__EXERCISE PASSAGE__.
::::::::::

While Ohio University students and alumni participate in a busy Homecoming week, a local bookstore hopes to use increased sales to help the homeless.
This Homecoming weekend, College Book Store will hold its third annual “Homecoming for the Homeless” program, which donates 10 percent of the store’s net weekend profit to Good Works.
The College Book Store donates the portion of its Homecoming proceeds to Good Works, an organization that provides services to people affected by homelessness and poverty in Southeast Ohio. Last year, the bookstore donated $1,000, and it raised $500 the year before.
The bookstore hopes to raise even more money this year, said Andrew Stout, a managing partner at College Book Store, in an email.
“In addition to the monetary donations we give these local organizations, another goal of these events is to help raise awareness for the organizations themselves,” Stout said.
The money will be used to help fund Timothy House, a homeless shelter that is so full that it has had to turn about 100 people away this year, according to a press release from the College Book Store.
The shelter can house 15 people and costs about $180,000 a year to run, according to the release.
Although Timothy House has faced budget cuts, “they are very effective,” saidNick Claussen, community relations coordinator for the Athens County Job & Family Services.
While some statistics like poverty and hunger can be more easily measured based on income or an evident lack of nutrition, the homeless rate can be hard to measure, Claussen said, making it a silent symptom of the recession.

::::::::::

__GIVEN ENTRIES__.
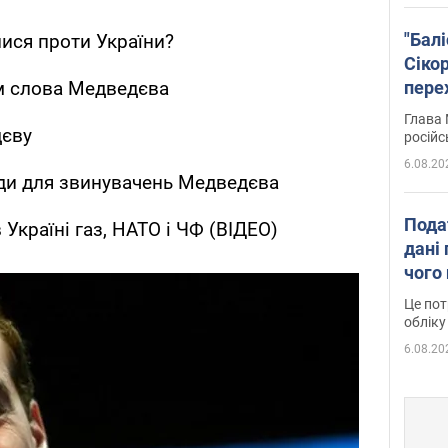
"Бал
ися проти України?
Сіко
пере
м слова Медведєва
Укра
Глава 
дєву
російс
6.08.20
ди для звинувачень Медведєва
Пода
Україні газ, НАТО і ЧФ (ВІДЕО)
дані 
чого
Це пот
обліку
6.08.20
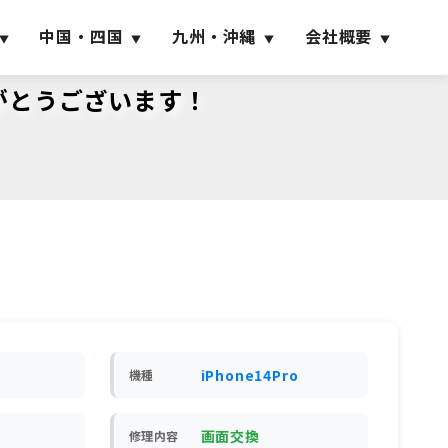
中国・四国
九州・沖縄
会社概要
りがとうございます！
iPhone14Pro
機種
画面交換
修理内容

::::::::::

__TASKS TO COMPLETE__.
• a. Shorten the paragraph of the bookstore fundraiser article that begins "The College Book Store donates the portion" to a single sentence that keeps its main facts.
• b. In the bookstore fundraiser article, copy word for word the part that opens with the words containing "The College Book Store donates" and closes with "in an email.".
• c. Resume the bookstore fundraiser article after its final sentence.
The rows can be set aside; nothing here depends on them.

__EXERCISE RESULTS__.
• a. The College Book Store gives part of its Homecoming proceeds to Good Works, which serves people in Southeast Ohio affected by homelessness and poverty, and donated $1,000 last year after raising $500 the year before.

• b.
The College Book Store donates the portion of its Homecoming proceeds to Good Works, an organization that provides services to people affected by homelessness and poverty in Southeast Ohio. Last year, the bookstore donated $1,000, and it raised $500 the year before.
The bookstore hopes to raise even more money this year, said Andrew Stout, a managing partner at College Book Store, in an email.

• c.
“You don’t see (homeless) people on the street like in a big city; they often move in with another family,” he said. “It seems like we’ve heard stories of people’s families moving in with other families, grandparents moving in, et cetera.”
The Homecoming for the Homeless program does help business, said Kristin Yerecic, the co-account executive for College Bookstore within ImPRessions, a student-run public relations organization.
However, Yerecic added, “(the) main motivation is that since we are the only locally owned bookstore, we like to keep our philanthropy events local.”
College Book Store holds similar events throughout the year. A portion of Sibs Weekend profits go to the local Big Brothers Big Sisters chapter, and on Moms Weekend, a fraction of the bookstore’s proceeds are donated to My Sister’s Place, a local women’s shelter.
In addition to one larger event like the Homecoming one each quarter, the bookstore has smaller programs as well, Stout said.
College Book Store sells Marching 110 T-shirts and clothing with the number 62, which benefit the band’s uniform fund and the Marcellis Williamson Memorial Fund, respectively.
Yerecic said that College Bookstore is also trying to work out another charity partnership with Habitat for Humanity.